Gegen diese Entscheidung des Patentamts hat die Anmelderin Beschwerde eingelegt. Sie beantragt, unter Abänderung des Beschlusses vom 20. September 1999 die Marke "BrandCompass" wie beantragt in die Markenrolle einzutragen.

Sie trägt vor, daß die Kombination "BrandCompass" sich als Neuschöpfung darstelle, welche den angesprochenen Verkehrskreisen bislang nicht bekannt sei und welche von diesen nicht als beschreibend erkannt werde. Der Verkehr werde die Kennzeichnung als phantasievolles unübliches Wortgefüge im Sinne eines Kennzeichnungsmittels aufnehmen. Auch ein Freihaltebedürfnis nach § 8 Abs 2 Nr 2 MarkenG bestehe nicht. Es lasse sich weder derzeit feststellen, noch für die Zukunft erwarten, daß das zur Anmeldung gebrachte Wortgefüge als Angabe benutzt werde, die im Verkehr zur Bezeichnung der Beschaffenheit oder sonstiger Merkmale dienen könne.

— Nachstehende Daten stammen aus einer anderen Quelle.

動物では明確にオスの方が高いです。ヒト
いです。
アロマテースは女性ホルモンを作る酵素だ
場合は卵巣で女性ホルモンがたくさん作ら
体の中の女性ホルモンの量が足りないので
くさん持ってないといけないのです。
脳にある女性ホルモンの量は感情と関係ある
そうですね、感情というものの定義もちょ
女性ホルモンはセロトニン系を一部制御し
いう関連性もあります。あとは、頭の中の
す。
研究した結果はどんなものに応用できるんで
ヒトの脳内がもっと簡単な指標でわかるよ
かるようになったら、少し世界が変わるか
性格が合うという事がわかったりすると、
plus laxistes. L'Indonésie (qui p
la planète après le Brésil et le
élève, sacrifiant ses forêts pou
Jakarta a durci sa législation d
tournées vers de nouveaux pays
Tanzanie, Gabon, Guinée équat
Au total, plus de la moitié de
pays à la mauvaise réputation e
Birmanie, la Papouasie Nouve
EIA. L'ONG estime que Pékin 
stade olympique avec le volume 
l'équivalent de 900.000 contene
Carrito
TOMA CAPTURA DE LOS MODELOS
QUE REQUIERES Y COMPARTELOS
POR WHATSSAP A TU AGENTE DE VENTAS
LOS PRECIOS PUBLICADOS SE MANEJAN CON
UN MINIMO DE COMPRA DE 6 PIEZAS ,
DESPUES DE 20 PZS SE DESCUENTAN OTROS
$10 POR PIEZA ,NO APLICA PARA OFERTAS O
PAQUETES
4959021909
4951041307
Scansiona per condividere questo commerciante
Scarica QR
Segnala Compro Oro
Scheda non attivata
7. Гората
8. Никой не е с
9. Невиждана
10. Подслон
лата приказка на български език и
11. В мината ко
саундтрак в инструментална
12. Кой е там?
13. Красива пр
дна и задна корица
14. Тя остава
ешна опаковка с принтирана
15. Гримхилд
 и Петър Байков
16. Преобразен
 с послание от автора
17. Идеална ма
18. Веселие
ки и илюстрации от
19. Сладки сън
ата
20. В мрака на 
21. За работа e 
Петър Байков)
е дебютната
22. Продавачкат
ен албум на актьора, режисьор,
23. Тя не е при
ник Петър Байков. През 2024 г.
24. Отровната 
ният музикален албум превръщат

II Die Beschwerde ist begründet.

Der Senat hält die angemeldete Marke "BrandCompass" im Zusammenhang mit den beanspruchten Dienstleistungen - entgegen der Beurteilung der Markenstelle des Patentamts - für unterscheidungskräftig und für nicht freihaltungsbedürftig, so daß ihrer Eintragung gemäß §§ 33 Abs 2, 41 MarkenG keine absoluten Schutzhindernisse gemäß § 8 Abs 2 Nr 1 oder Nr 2 MarkenG entgegenstehen.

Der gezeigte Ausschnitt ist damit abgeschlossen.